TASK DESCRIPTION
Where does the word "down" show up in the data? Please find each such line and copy it.

DATA EXCERPT
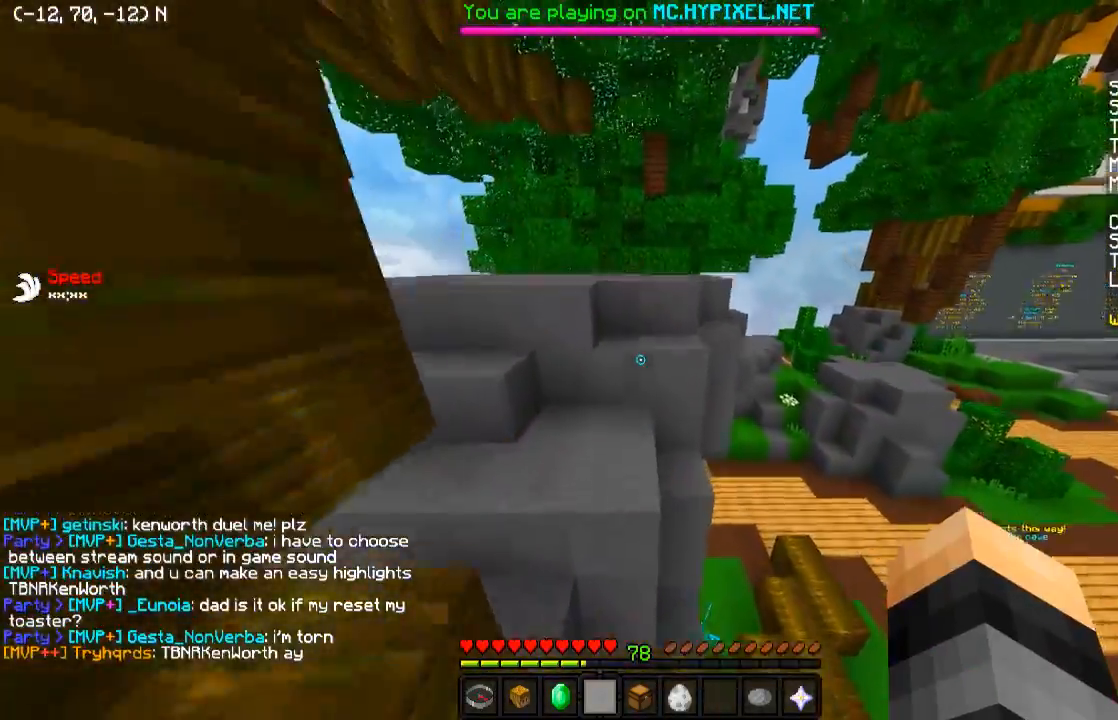
{"keys": ["w"], "events": [[133, "a", "down"], [233, "a", "up"], [233, "w", "up"], [383, "w", "down"]]}
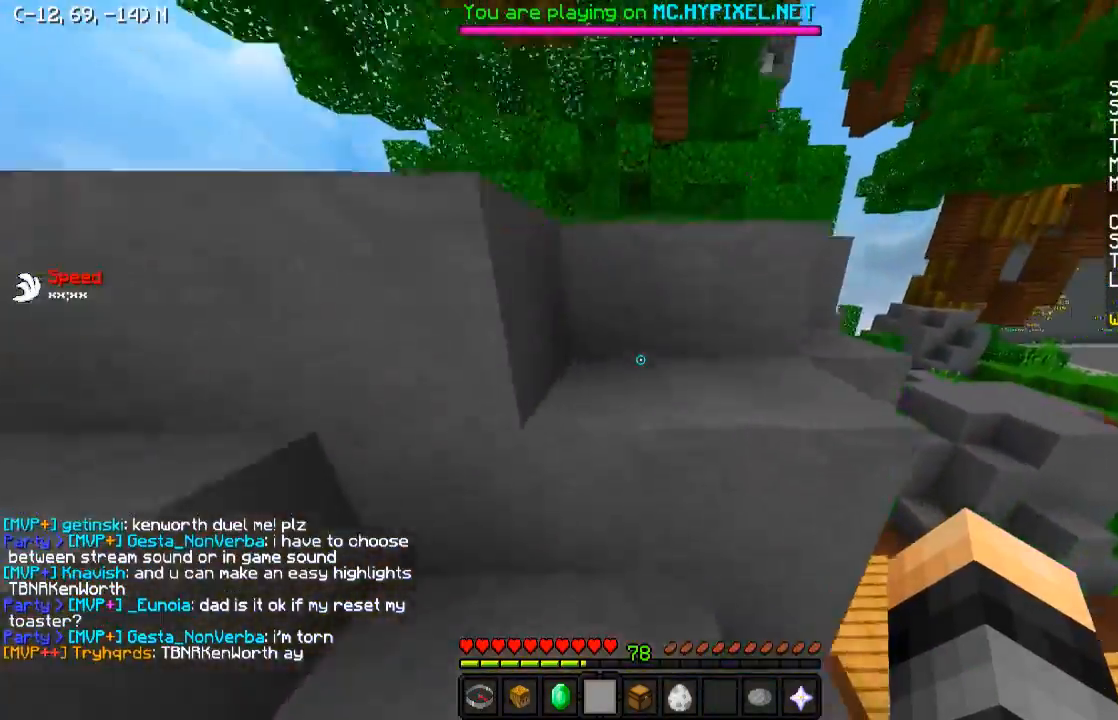
{"keys": ["w"], "events": [[233, "d", "down"], [383, "d", "up"]]}
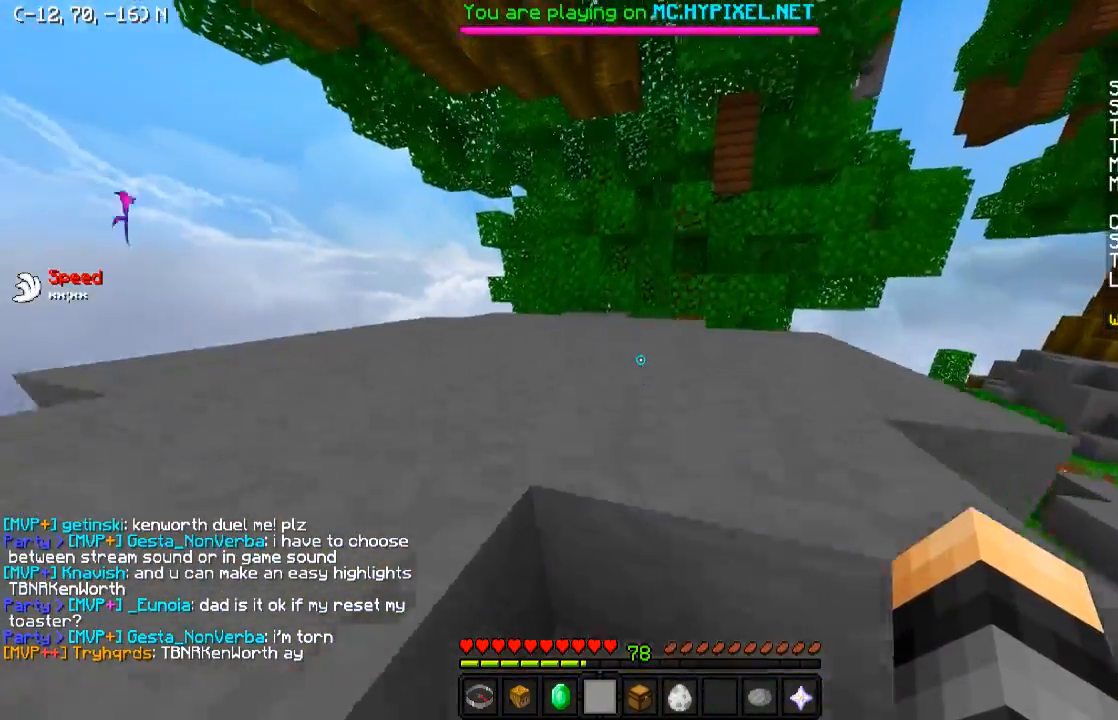
{"keys": ["w"], "events": []}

EXPECTED ANSWER
{"keys": ["w"], "events": [[133, "a", "down"], [233, "a", "up"], [233, "w", "up"], [383, "w", "down"]]}
{"keys": ["w"], "events": [[233, "d", "down"], [383, "d", "up"]]}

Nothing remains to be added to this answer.